* _DATA TO PROCESS_
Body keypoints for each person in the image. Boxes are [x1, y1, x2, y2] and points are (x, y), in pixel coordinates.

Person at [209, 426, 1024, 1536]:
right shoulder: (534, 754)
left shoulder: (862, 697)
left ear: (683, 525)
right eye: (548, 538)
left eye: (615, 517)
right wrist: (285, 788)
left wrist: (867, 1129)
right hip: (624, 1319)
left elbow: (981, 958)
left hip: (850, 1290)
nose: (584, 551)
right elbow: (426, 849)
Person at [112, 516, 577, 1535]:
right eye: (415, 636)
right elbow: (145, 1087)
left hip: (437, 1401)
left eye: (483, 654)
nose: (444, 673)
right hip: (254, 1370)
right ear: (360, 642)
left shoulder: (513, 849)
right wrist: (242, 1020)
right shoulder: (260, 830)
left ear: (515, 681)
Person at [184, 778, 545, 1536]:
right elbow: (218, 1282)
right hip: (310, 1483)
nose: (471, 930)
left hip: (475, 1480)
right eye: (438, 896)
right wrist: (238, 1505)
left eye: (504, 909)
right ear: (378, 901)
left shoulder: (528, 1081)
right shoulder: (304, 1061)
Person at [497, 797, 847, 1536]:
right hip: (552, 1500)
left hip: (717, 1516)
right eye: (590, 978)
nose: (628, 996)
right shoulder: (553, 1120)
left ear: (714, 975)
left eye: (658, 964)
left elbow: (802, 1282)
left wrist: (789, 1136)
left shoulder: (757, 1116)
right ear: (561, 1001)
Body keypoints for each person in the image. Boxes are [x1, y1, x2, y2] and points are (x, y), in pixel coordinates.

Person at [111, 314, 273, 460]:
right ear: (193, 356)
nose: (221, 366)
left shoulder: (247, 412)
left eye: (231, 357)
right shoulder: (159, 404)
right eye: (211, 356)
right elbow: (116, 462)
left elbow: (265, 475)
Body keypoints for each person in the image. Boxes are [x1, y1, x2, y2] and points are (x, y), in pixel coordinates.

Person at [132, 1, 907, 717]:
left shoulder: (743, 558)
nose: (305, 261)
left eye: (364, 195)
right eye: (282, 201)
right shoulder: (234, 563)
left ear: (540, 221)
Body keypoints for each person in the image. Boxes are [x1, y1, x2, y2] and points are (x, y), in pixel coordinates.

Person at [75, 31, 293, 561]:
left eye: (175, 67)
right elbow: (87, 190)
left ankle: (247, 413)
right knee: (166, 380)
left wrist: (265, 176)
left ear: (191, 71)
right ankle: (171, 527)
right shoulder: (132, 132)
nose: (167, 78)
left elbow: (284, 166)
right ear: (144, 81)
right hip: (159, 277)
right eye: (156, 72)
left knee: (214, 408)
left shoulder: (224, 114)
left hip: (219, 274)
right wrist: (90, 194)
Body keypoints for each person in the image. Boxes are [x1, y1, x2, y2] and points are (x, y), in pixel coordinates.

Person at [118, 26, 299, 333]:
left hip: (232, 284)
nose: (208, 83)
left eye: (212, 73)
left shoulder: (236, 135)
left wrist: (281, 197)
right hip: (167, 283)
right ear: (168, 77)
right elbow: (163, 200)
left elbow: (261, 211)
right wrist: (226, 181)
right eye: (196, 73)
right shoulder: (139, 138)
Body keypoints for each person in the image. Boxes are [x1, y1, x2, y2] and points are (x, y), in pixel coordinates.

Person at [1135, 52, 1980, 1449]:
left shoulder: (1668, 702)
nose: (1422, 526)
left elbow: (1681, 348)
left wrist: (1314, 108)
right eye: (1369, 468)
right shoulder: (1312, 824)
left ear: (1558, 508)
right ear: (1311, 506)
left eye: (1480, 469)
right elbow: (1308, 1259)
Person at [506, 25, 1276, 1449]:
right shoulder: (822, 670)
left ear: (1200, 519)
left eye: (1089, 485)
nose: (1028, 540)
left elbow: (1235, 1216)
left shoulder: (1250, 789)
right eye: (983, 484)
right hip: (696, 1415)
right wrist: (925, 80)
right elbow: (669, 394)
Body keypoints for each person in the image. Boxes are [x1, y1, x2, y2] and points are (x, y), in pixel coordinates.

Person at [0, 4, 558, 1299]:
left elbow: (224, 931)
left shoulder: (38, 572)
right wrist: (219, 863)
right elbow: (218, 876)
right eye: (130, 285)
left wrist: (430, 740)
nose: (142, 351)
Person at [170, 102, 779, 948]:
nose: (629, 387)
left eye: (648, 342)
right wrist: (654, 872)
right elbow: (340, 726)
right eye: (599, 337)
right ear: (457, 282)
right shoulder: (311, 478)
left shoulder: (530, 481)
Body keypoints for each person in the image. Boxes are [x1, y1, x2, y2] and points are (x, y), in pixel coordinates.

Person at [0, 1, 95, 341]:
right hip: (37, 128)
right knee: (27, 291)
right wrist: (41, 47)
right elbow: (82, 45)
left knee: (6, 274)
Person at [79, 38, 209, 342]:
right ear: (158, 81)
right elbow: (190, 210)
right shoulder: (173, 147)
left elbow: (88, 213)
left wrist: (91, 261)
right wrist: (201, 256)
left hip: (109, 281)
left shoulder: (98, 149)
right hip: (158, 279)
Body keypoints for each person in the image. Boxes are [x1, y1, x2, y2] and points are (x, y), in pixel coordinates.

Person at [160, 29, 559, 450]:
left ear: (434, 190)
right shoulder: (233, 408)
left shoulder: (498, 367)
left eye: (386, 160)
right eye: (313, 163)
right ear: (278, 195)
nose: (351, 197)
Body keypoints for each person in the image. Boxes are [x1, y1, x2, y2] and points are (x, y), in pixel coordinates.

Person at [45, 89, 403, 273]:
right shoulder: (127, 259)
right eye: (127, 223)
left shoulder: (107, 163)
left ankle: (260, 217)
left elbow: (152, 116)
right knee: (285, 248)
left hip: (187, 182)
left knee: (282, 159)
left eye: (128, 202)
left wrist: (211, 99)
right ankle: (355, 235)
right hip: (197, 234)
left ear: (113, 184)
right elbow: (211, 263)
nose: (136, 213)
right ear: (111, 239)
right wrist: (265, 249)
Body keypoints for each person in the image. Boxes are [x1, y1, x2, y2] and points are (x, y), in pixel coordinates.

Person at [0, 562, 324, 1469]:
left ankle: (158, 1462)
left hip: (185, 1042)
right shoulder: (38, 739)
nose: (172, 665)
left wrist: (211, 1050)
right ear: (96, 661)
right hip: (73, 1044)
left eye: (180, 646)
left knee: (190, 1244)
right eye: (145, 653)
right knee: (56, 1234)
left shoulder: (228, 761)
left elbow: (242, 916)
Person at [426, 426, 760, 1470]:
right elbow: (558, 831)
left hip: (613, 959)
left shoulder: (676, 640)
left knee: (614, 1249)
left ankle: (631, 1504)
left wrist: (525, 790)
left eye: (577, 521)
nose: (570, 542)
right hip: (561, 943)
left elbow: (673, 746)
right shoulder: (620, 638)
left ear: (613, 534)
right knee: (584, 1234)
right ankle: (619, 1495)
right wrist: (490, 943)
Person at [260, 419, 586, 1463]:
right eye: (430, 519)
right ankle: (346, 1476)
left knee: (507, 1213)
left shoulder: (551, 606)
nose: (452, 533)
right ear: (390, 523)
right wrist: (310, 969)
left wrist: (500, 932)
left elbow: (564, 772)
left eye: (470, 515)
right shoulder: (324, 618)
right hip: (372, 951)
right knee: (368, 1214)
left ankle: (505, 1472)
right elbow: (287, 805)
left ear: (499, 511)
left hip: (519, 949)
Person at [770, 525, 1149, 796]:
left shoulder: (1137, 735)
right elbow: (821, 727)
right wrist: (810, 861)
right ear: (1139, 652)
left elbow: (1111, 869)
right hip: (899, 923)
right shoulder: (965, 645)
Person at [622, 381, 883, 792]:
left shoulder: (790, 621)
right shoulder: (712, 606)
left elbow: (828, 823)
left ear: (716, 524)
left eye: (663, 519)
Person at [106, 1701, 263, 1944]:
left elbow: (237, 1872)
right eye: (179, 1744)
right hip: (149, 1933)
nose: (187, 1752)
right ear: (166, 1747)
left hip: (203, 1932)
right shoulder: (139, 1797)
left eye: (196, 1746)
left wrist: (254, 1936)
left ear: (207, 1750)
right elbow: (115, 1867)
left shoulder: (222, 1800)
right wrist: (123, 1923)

* _EXERCISE GOAL_
Within the material above, the line with "left elbow: (1111, 869)" opens the range and the line with "right eye: (179, 1744)" closes it; reproduce that range word for word.

* _RESULT BELOW_
left elbow: (1111, 869)
right hip: (899, 923)
right shoulder: (965, 645)
Person at [622, 381, 883, 792]:
left shoulder: (790, 621)
right shoulder: (712, 606)
left elbow: (828, 823)
left ear: (716, 524)
left eye: (663, 519)
Person at [106, 1701, 263, 1944]:
left elbow: (237, 1872)
right eye: (179, 1744)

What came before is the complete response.